LABORATORY DATA: White count 5.5, H&H 10.3 and 32.7, and platelet count 135,000. INR is 8.05. PT of 71, on admission INR was 12.8, potassium is 5.2, BUN and creatinine are 53 and 3.8. The liver function test showed mildly elevated alkaline phosphatase 140. Transaminases are normal. Amylase and lipase on September 22, 2010 were normal at 72 and 212. The BNP level was 19, 388.

CT scan of the abdomen was reviewed and was limited by lack of contrast. There does appear to be some streaky changes in the region of the gallbladder fossa and around the pancreatic head and porta hepatis. No abscesses visualized. There is no biliary dilatation, appears to be a stable 2 cm proximally calcified nodular structure in the anterior margin of the right lobe of the liver. There is no renal calculi or hydronephrosis. No pneumoperitoneum or sigmoid diverticulosis, small amount of pelvic ascites and an obvious diverticulitis. Echo report shows EF of only 15 -20%.

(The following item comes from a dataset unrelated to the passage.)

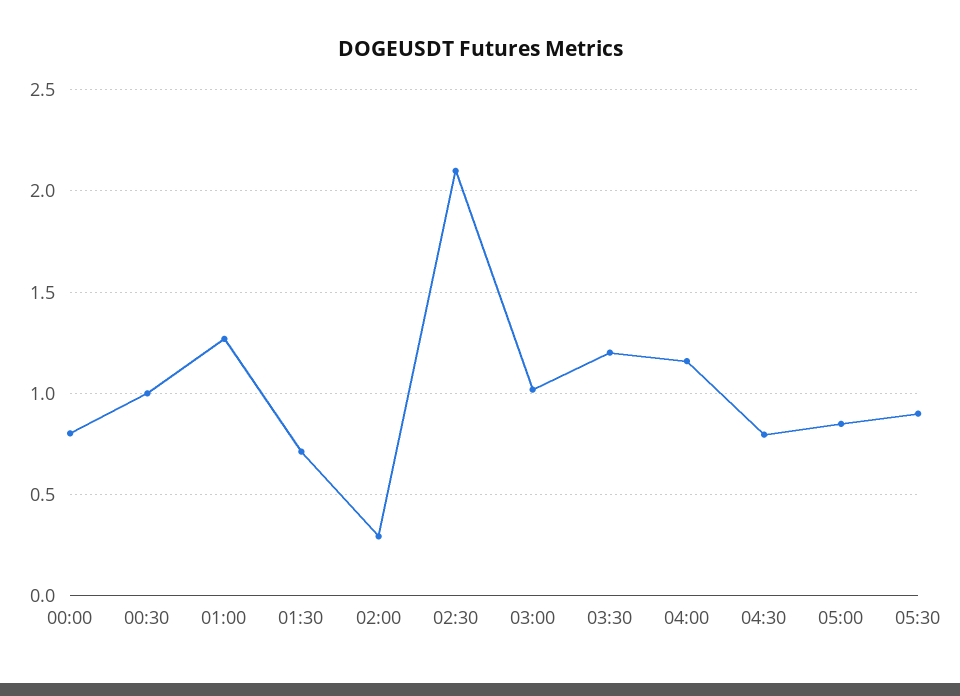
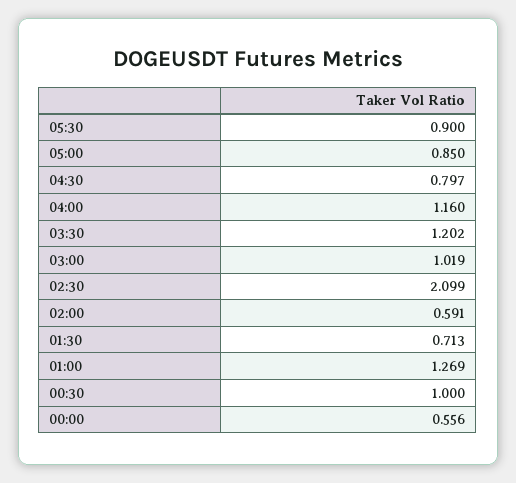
00:00: 0.8 -> 0.556
02:00: 0.3 -> 0.591

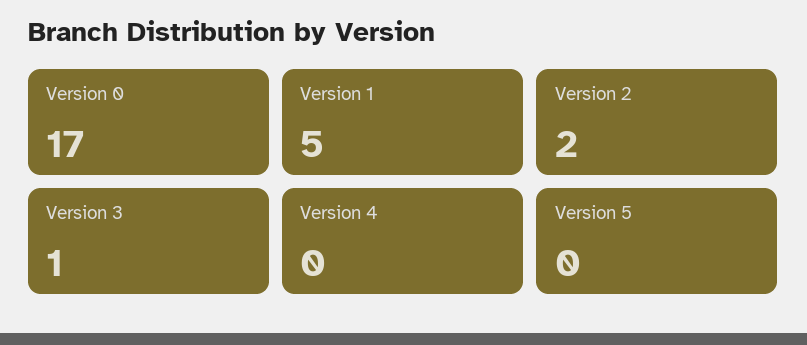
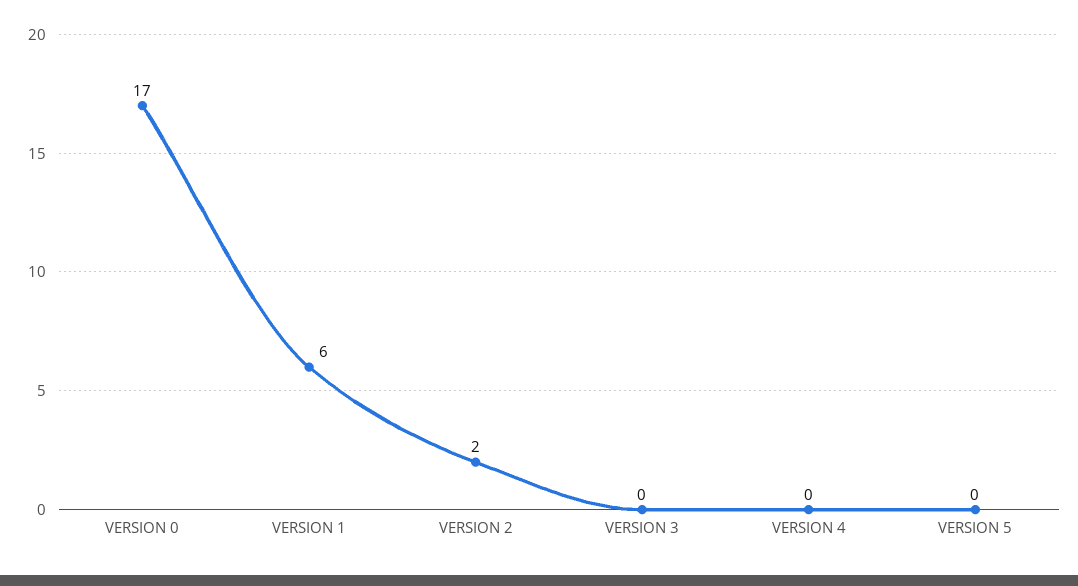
Version 1: 5 -> 6
Version 3: 1 -> 0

IMPRESSION: Abdominal pain of uncertain etiology. The patient has frequent episodes of abdominal pain with multiple possible contributing factors. Gastroparesis and gastritis likely accounts for her recurrent episodes of nausea and vomiting. Peptic ulcer disease may also account for the inflammation around the pancreatic head and duodenum. There is no elevation of the amylase and lipase, however, the pancreatitis is in the differential. The patient's liver function tests are normal. The patient is status post cholecystectomy and I do not think this is related to the biliary system. The patient's ascending colon and transverse colon in this region were appeared to be normal. I agree with EGD for further evaluation. Continue PPI therapy. Continue Reglan for gastroparesis. There is no obvious surgical illness at this time. Recommend observation. I will repeat her liver function profile and amylase and lipase in the a.m. to assess for any interval changes. The patient was informed of the plan of management in brief.